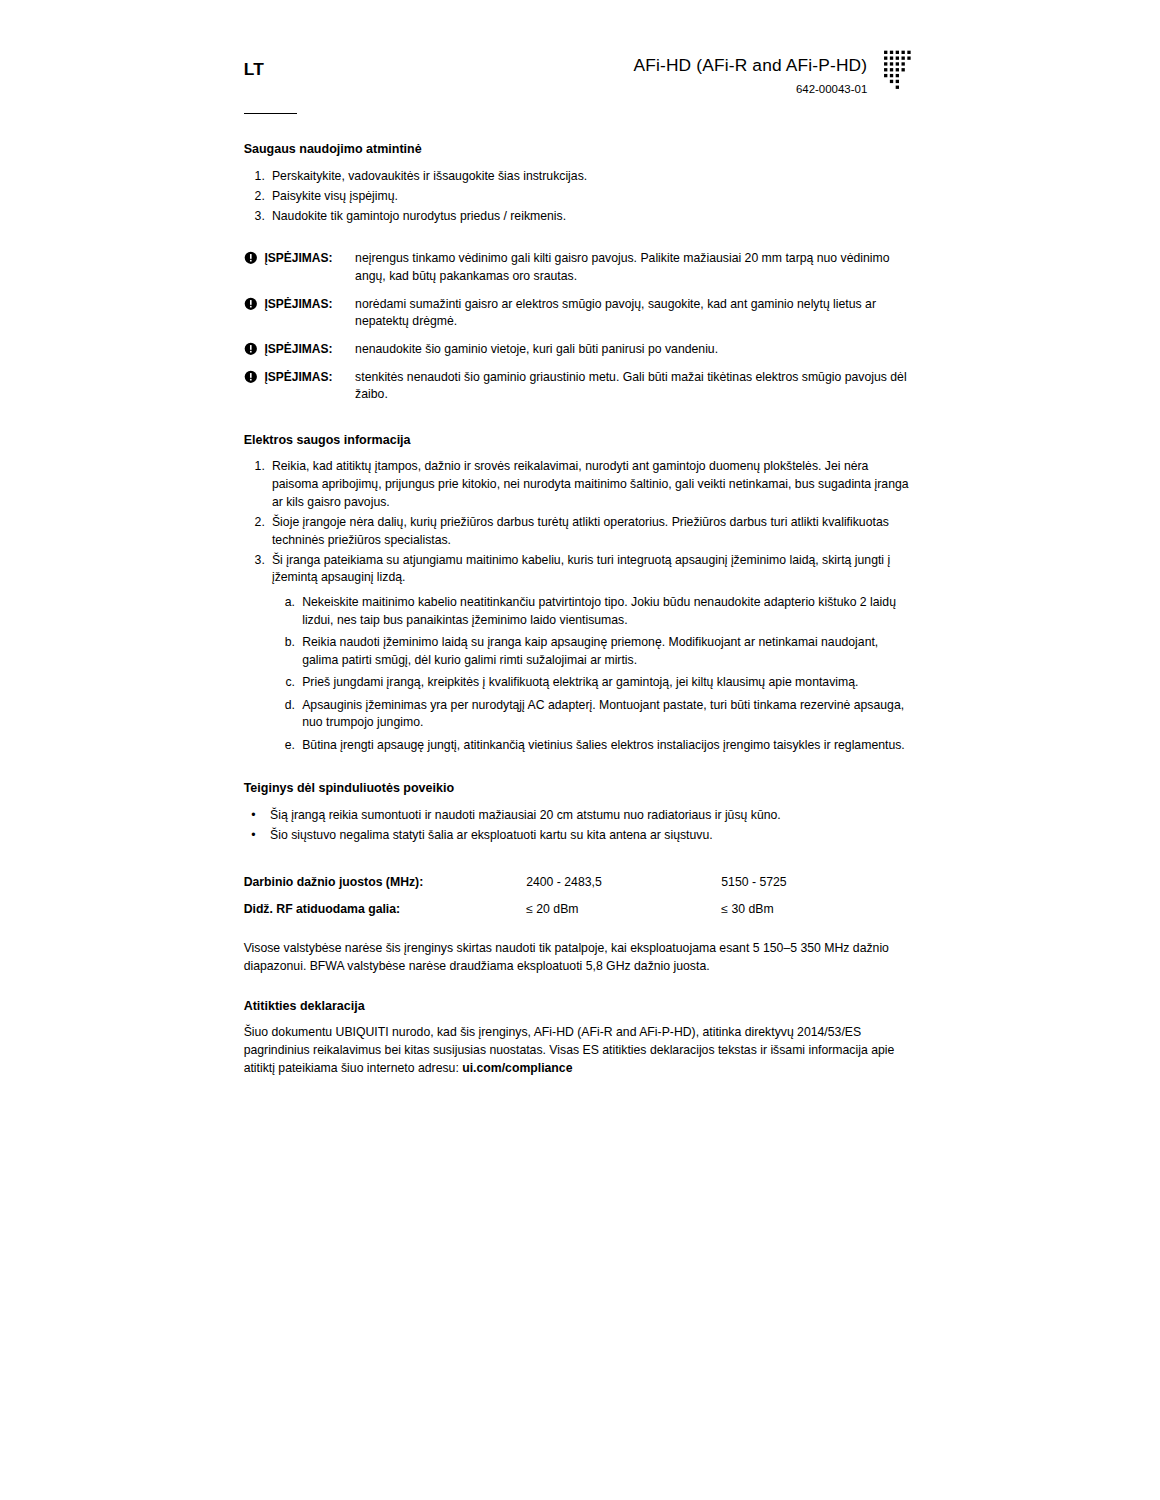LT
AFi-HD (AFi-R and AFi-P-HD)
642-00043-01
Saugaus naudojimo atmintinė
Perskaitykite, vadovaukitės ir išsaugokite šias instrukcijas.
Paisykite visų įspėjimų.
Naudokite tik gamintojo nurodytus priedus / reikmenis.
ĮSPĖJIMAS:
neįrengus tinkamo vėdinimo gali kilti gaisro pavojus. Palikite mažiausiai 20 mm tarpą nuo vėdinimo angų, kad būtų pakankamas oro srautas.
ĮSPĖJIMAS:
norėdami sumažinti gaisro ar elektros smūgio pavojų, saugokite, kad ant gaminio nelytų lietus ar nepatektų drėgmė.
ĮSPĖJIMAS:
nenaudokite šio gaminio vietoje, kuri gali būti panirusi po vandeniu.
ĮSPĖJIMAS:
stenkitės nenaudoti šio gaminio griaustinio metu. Gali būti mažai tikėtinas elektros smūgio pavojus dėl žaibo.
Elektros saugos informacija
Reikia, kad atitiktų įtampos, dažnio ir srovės reikalavimai, nurodyti ant gamintojo duomenų plokštelės. Jei nėra paisoma apribojimų, prijungus prie kitokio, nei nurodyta maitinimo šaltinio, gali veikti netinkamai, bus sugadinta įranga ar kils gaisro pavojus.
Šioje įrangoje nėra dalių, kurių priežiūros darbus turėtų atlikti operatorius. Priežiūros darbus turi atlikti kvalifikuotas techninės priežiūros specialistas.
Ši įranga pateikiama su atjungiamu maitinimo kabeliu, kuris turi integruotą apsauginį įžeminimo laidą, skirtą jungti į įžemintą apsauginį lizdą.
Nekeiskite maitinimo kabelio neatitinkančiu patvirtintojo tipo. Jokiu būdu nenaudokite adapterio kištuko 2 laidų lizdui, nes taip bus panaikintas įžeminimo laido vientisumas.
Reikia naudoti įžeminimo laidą su įranga kaip apsauginę priemonę. Modifikuojant ar netinkamai naudojant, galima patirti smūgį, dėl kurio galimi rimti sužalojimai ar mirtis.
Prieš jungdami įrangą, kreipkitės į kvalifikuotą elektriką ar gamintoją, jei kiltų klausimų apie montavimą.
Apsauginis įžeminimas yra per nurodytąjį AC adapterį. Montuojant pastate, turi būti tinkama rezervinė apsauga, nuo trumpojo jungimo.
Būtina įrengti apsaugę jungtį, atitinkančią vietinius šalies elektros instaliacijos įrengimo taisykles ir reglamentus.
Teiginys dėl spinduliuotės poveikio
Šią įrangą reikia sumontuoti ir naudoti mažiausiai 20 cm atstumu nuo radiatoriaus ir jūsų kūno.
Šio siųstuvo negalima statyti šalia ar eksploatuoti kartu su kita antena ar siųstuvu.
| Darbinio dažnio juostos (MHz): | 2400 - 2483,5 | 5150 - 5725 |
| Didž. RF atiduodama galia: | ≤ 20 dBm | ≤ 30 dBm |
Visose valstybėse narėse šis įrenginys skirtas naudoti tik patalpoje, kai eksploatuojama esant 5 150–5 350 MHz dažnio diapazonui. BFWA valstybėse narėse draudžiama eksploatuoti 5,8 GHz dažnio juosta.
Atitikties deklaracija
Šiuo dokumentu UBIQUITI nurodo, kad šis įrenginys, AFi-HD (AFi-R and AFi-P-HD), atitinka direktyvų 2014/53/ES pagrindinius reikalavimus bei kitas susijusias nuostatas. Visas ES atitikties deklaracijos tekstas ir išsami informacija apie atitiktį pateikiama šiuo interneto adresu: ui.com/compliance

● **Exercise requirements**: In the listing above, find the line containing "norėdami sumažinti gaisro" and the line containing "dBm | ≤ 30 dBm |". Output them and every line between, exactly, and nothing else.

● **The answer**:
norėdami sumažinti gaisro ar elektros smūgio pavojų, saugokite, kad ant gaminio nelytų lietus ar nepatektų drėgmė.
ĮSPĖJIMAS:
nenaudokite šio gaminio vietoje, kuri gali būti panirusi po vandeniu.
ĮSPĖJIMAS:
stenkitės nenaudoti šio gaminio griaustinio metu. Gali būti mažai tikėtinas elektros smūgio pavojus dėl žaibo.
Elektros saugos informacija
Reikia, kad atitiktų įtampos, dažnio ir srovės reikalavimai, nurodyti ant gamintojo duomenų plokštelės. Jei nėra paisoma apribojimų, prijungus prie kitokio, nei nurodyta maitinimo šaltinio, gali veikti netinkamai, bus sugadinta įranga ar kils gaisro pavojus.
Šioje įrangoje nėra dalių, kurių priežiūros darbus turėtų atlikti operatorius. Priežiūros darbus turi atlikti kvalifikuotas techninės priežiūros specialistas.
Ši įranga pateikiama su atjungiamu maitinimo kabeliu, kuris turi integruotą apsauginį įžeminimo laidą, skirtą jungti į įžemintą apsauginį lizdą.
Nekeiskite maitinimo kabelio neatitinkančiu patvirtintojo tipo. Jokiu būdu nenaudokite adapterio kištuko 2 laidų lizdui, nes taip bus panaikintas įžeminimo laido vientisumas.
Reikia naudoti įžeminimo laidą su įranga kaip apsauginę priemonę. Modifikuojant ar netinkamai naudojant, galima patirti smūgį, dėl kurio galimi rimti sužalojimai ar mirtis.
Prieš jungdami įrangą, kreipkitės į kvalifikuotą elektriką ar gamintoją, jei kiltų klausimų apie montavimą.
Apsauginis įžeminimas yra per nurodytąjį AC adapterį. Montuojant pastate, turi būti tinkama rezervinė apsauga, nuo trumpojo jungimo.
Būtina įrengti apsaugę jungtį, atitinkančią vietinius šalies elektros instaliacijos įrengimo taisykles ir reglamentus.
Teiginys dėl spinduliuotės poveikio
Šią įrangą reikia sumontuoti ir naudoti mažiausiai 20 cm atstumu nuo radiatoriaus ir jūsų kūno.
Šio siųstuvo negalima statyti šalia ar eksploatuoti kartu su kita antena ar siųstuvu.
| Darbinio dažnio juostos (MHz): | 2400 - 2483,5 | 5150 - 5725 |
| Didž. RF atiduodama galia: | ≤ 20 dBm | ≤ 30 dBm |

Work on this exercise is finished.